A Note from the Performer
The creation of this catalog is born out of an inherently troubled situation, a veritable chicken-and-egg paradox: tubists are rarely, if ever, trained in a sort of standardized set of extended techniques (or even, to a degree, in the extremities of “standard” techniques); and composers are unable to fall back on a codified collection of techniques and notations for use in new music (and New Music). Without this system of standardization, composers are caught between two extremes: write music for a specific tubist and that tubist’s tendencies and notational wishes, or write music that will potentially prove so far removed from the individual performer’s phenomenological understanding of the instrument as to be unplayable or unworthy of attention. The tubist is presented a similar situation: build a personalized collection of techniques and communicate those to the individual composer, or learn the techniques and their notations specific to the composer or his or her school upon undertaking each individual piece of music.

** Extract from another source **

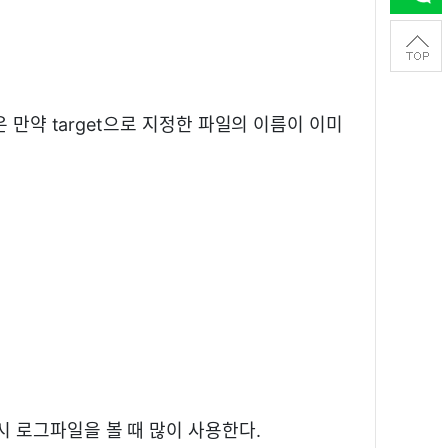
은 만약 target으로 지정한 파일의 이름이 이미
시 로그파일을 볼 때 많이 사용한다.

This catalog is thus a call for standardization, or at least the beginning of that process, in the sense that it seeks a standardized set of techniques that tubists might reasonably be expected to learn and perform and a set of notations that are both clearly legible and also phenomenologically appropriate. It should be made clear, though, that portions of this catalog also represent a resistance to a certain standardization—namely, the form that implies the mechanistic role of the performer. By this, I mean to say, rather bluntly, that I implore the composer not to treat this catalog as a collection of absolute facts.
I make no attempt to hide my preference for an intimate composer-performer relationship, to the point where it often becomes one of performer-composer. This is not an insignificant quibble; rather, it calls into question the balance of power and primacy inherent in such an arrangement. The most rewarding of these relationships of which I have been a part have gone so far as to blur the lines of the composer/performer divide, whereby the process truly becomes one of social collaboration. It is still the composer who composes and the performer who performs, naturally, but I believe that the performer should have a certain degree of influence over the final content of the piece. Similarly, and this position seems more or less common practice at this point, the composer should be able to bring the performer into a place of discomfort and unfamiliarity, such that a new performance technique or practice might be developed. At all times, however, the process should be one of mutual engagement.
We present, then, what is essentially a document of our mutual engagement in the process of composition. The information contained herein is inherently personal. The catalog collects the sounds that I thought to produce on my tuba, those that Brian thought to write for, and of course those born from the discomfort of finding ourselves in unexplored musical territory. It is by no means meant to be exhaustive or authoritative. Instead, it represents a jumping off point in the effort to establish the tuba as an integral part of contemporary musical practice.